As a member of the SIGCOMM TPC, I recently had a chance to read over thirty submissions by the best and brightest in our field. Imagine my surprise to find that all but one of them had significant flaws in statistical analysis. These flaws were severe enough that in many other disciplines the papers would have been summarily rejected. Yet, a few of them not only were accepted but also are likely to become role models for the next generation of students. For, though statistically flawed, they were not far from common practice, so it was felt that they should not be unfairly punished.
In this editorial, I will focus on why statistical analysis matters, three common statistical errors I saw, why I think we have a rather relaxed approach to statistical analysis, and what we can do about it.
In conducting experiments, only the most trivial situations allow a comprehensive exploration of the underlying parameter space: simulations and measurements alike allow us to explore only a small portion of the space. One role of statistical analysis is guide the selection of the parameter space using techniques from experimental design.
A second role of statistical analysis is to allow a researcher to draw cautious and justifiable conclusions from a mass of numbers. Over a hundred years of work has created tried-and-tested techniques that allow researchers to compensate for unavoidable measurement errors, and to infer with high probability that the improvement seen due a particular algorithm or system is significant, rather than due to mere luck. Without statistical analysis, one is on thin ice.
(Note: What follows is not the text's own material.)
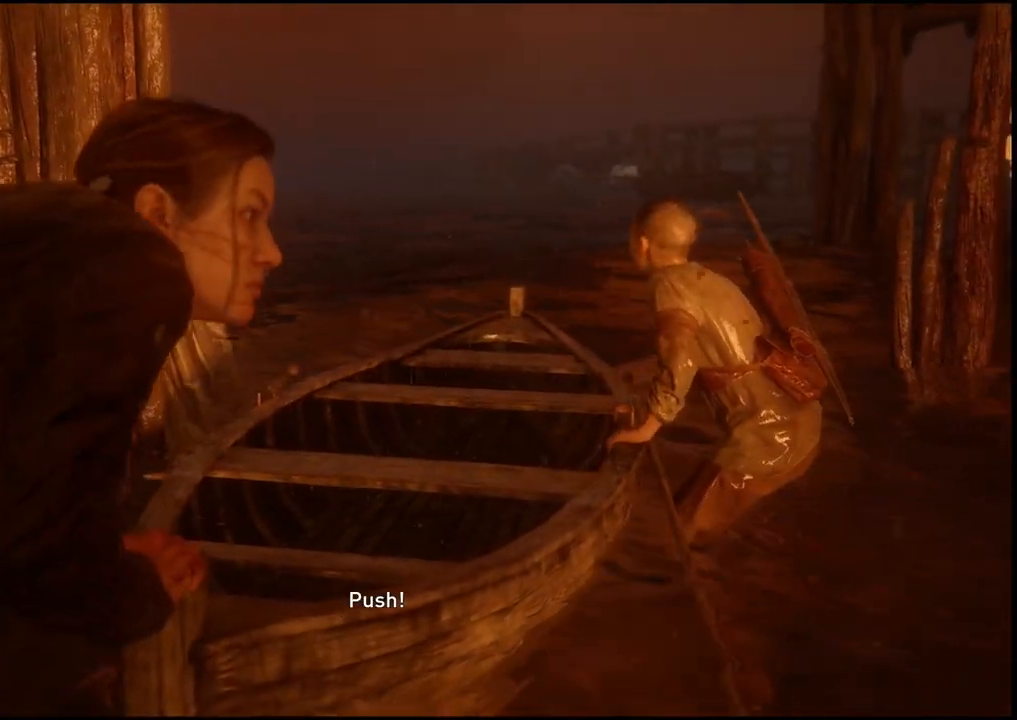
{"buttons": [], "left_stick": "up", "right_stick": "center", "events": []}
These two roles of statistical analysis make it an essential underpinning for networking research, especially for experimental design, measurement, and performance analysis. Unfortunately, despite its importance, papers in our field--both submissions to SIGCOMM and published papers in similar top-tier conferences--suffer from severe statistical errors. The three most common errors I found were: (1) confusing a sample with a population and, as a corollary, not specifying the underlying population (2) not presenting confidence intervals for sample statistics and (3) incorrect hypothesis testing.
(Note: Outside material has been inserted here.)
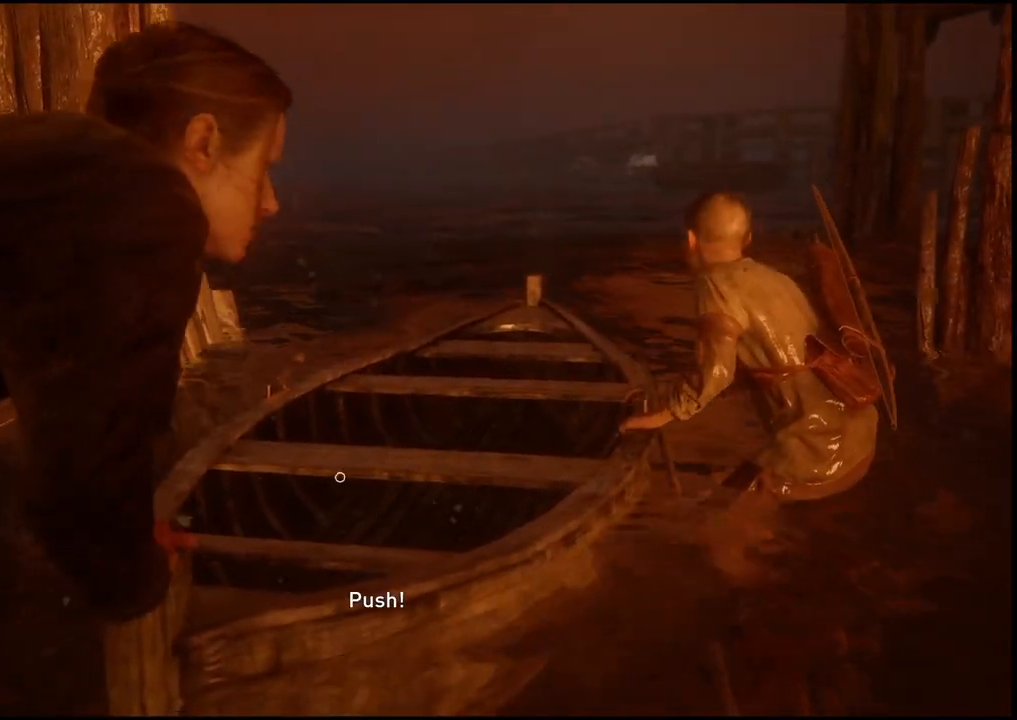
{"buttons": [], "left_stick": "up", "right_stick": "center", "events": []}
Most authors did not seem to realize that their measurements represented a sample from a much larger underlying population. Consider the measured throughput during ten runs between two nodes using a particular wireless protocol. These values are a sample of the population of node-to-node throughputs obtained using all possible uses of the protocol under all conceivable circumstances. Wireless performance may, however, vary widely depending on the RF environment. Therefore, the sample can be considered to be representative only if every likely circumstance has a proportionate chance of being represented. Authors need to strongly argue that the sample measurements are chosen in a way that sufficiently covers the underlying parameter space. Otherwise, the sample represents nothing more than itself! Yet, this test for scientific validity was rarely discussed in most papers.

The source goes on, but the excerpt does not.